Reisetraumland

Tag 15… von Montreal nach Lake Placid

Fotos folgen 😉

Jetzt wird’s wintersportlich – könnte man jedenfalls denken, denn wir fahren in den Adirondacks Park nach Lake Placid und hier haben immerhin 1932 und 1980 die olympischen Winterspiele stattgefunden. Noch trennen uns jedoch ca. 180km, ein Besuch bei meinem Lieblingskreativladen Michael’s und die US amerikanische Grenze von unserem Ziel. Vor allem die beiden letztgenannten Tagesordnungspunkte stehen auf der Favoritenliste vom Schatz nicht sonderlich weit oben.

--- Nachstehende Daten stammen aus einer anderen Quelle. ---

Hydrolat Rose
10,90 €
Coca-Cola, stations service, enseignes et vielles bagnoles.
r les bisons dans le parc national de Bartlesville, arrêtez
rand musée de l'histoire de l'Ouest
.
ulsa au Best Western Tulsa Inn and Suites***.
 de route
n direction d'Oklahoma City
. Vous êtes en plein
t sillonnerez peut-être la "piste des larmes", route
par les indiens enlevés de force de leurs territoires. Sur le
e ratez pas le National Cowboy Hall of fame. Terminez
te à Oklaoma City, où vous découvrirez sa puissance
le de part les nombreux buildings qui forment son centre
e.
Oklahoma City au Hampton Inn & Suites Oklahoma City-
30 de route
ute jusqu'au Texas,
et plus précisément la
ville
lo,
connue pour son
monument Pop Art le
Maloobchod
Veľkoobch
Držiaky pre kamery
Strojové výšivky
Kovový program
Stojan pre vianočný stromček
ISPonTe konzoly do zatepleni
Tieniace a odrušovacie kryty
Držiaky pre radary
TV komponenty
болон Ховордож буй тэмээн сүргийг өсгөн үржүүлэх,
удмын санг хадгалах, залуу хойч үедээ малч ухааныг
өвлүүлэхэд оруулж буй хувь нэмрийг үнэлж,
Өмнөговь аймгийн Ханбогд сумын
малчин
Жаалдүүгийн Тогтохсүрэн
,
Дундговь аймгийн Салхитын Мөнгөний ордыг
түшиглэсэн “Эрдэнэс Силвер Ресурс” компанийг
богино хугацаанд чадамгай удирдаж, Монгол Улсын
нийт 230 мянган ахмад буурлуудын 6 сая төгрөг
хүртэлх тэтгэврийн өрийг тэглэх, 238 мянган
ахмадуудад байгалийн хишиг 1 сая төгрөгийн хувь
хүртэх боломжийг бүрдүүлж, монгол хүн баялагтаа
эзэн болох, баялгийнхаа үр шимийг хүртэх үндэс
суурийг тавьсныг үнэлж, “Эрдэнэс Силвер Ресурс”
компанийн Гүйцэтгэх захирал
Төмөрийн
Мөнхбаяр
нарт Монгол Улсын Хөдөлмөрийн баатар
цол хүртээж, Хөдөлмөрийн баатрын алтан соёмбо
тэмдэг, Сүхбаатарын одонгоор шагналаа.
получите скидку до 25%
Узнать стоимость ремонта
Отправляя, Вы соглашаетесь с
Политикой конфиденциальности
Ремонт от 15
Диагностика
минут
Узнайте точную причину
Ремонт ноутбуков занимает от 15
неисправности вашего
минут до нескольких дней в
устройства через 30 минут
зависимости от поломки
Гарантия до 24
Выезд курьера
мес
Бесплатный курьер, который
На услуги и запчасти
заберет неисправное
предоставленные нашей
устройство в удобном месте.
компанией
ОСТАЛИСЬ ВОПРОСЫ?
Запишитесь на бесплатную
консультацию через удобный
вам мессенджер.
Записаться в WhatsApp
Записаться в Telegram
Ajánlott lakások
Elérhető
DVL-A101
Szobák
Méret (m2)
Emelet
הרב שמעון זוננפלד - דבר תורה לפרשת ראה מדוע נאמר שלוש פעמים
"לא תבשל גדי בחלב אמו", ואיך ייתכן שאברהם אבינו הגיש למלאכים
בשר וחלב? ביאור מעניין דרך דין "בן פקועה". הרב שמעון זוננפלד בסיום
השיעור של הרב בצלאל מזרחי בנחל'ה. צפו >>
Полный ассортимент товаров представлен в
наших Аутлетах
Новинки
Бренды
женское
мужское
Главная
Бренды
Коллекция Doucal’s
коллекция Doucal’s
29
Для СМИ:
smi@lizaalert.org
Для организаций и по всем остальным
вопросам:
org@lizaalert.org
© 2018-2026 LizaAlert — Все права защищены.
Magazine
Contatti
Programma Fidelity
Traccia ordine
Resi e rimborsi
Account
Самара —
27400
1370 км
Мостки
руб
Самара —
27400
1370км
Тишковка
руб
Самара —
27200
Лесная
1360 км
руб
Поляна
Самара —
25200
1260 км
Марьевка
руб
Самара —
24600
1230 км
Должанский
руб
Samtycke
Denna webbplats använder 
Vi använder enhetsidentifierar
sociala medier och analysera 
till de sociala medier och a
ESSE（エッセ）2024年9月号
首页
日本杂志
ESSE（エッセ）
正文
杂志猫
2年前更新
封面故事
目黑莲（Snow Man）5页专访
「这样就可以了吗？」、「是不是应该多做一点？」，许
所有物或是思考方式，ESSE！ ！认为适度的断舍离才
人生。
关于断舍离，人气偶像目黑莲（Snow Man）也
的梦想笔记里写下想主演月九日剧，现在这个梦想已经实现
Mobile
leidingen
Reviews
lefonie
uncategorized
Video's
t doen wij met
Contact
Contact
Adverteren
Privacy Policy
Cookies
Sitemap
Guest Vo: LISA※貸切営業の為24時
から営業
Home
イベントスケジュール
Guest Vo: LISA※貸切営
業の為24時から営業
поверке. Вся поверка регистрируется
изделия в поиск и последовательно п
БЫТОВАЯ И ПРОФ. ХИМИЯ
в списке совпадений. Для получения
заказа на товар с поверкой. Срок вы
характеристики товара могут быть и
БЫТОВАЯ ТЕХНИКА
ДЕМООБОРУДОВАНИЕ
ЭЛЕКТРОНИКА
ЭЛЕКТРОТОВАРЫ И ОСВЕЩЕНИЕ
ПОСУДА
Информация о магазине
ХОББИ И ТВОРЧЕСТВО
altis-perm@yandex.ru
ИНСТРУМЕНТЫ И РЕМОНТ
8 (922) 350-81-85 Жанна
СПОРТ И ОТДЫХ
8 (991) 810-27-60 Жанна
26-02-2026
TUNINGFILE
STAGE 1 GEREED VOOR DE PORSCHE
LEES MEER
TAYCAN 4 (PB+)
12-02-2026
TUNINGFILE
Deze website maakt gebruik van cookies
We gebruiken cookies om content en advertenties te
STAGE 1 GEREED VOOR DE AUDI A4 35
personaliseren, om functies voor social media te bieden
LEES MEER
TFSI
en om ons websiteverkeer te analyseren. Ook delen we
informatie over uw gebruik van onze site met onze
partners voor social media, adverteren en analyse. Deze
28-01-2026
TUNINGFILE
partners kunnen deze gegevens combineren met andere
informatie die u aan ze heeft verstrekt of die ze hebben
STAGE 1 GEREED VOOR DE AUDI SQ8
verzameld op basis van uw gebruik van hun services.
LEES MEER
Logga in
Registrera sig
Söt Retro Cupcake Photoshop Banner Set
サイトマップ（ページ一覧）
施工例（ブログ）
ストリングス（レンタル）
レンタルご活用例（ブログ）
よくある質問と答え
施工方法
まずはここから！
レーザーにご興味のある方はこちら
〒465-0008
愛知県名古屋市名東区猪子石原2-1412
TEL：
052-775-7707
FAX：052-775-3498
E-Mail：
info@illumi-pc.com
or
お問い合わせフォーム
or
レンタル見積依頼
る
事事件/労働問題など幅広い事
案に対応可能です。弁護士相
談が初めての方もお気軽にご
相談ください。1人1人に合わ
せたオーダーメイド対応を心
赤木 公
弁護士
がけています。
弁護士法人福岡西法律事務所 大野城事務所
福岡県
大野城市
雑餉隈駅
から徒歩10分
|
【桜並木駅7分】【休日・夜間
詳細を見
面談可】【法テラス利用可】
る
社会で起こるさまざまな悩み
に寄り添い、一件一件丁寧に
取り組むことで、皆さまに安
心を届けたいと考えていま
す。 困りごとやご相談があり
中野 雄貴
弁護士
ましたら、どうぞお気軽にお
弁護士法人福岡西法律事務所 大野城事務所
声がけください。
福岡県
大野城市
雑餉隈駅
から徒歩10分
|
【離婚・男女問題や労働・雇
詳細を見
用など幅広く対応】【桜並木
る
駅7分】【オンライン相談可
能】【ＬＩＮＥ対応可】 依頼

Zum Abschied von Montreal gibt es die leckersten Eggs Benedict in einem Frühstückscafé im Herzen der Stadt. Gut gestärkt fahren wir los, erwischen wegen Bauarbeiten und einer eher touristenunfreundlichen Beschilderung wieder nicht die richtige Auffahrt zur Autobahn und landen schnurstracks im nächstgelegenen Michael’s, wo wir die nächsten 2 Stunden verbringen. Insbesondere für den Schatz ist es ein Fest – er genießt jede Minute. Wenigstens haben sie hier kostenloses WLAN.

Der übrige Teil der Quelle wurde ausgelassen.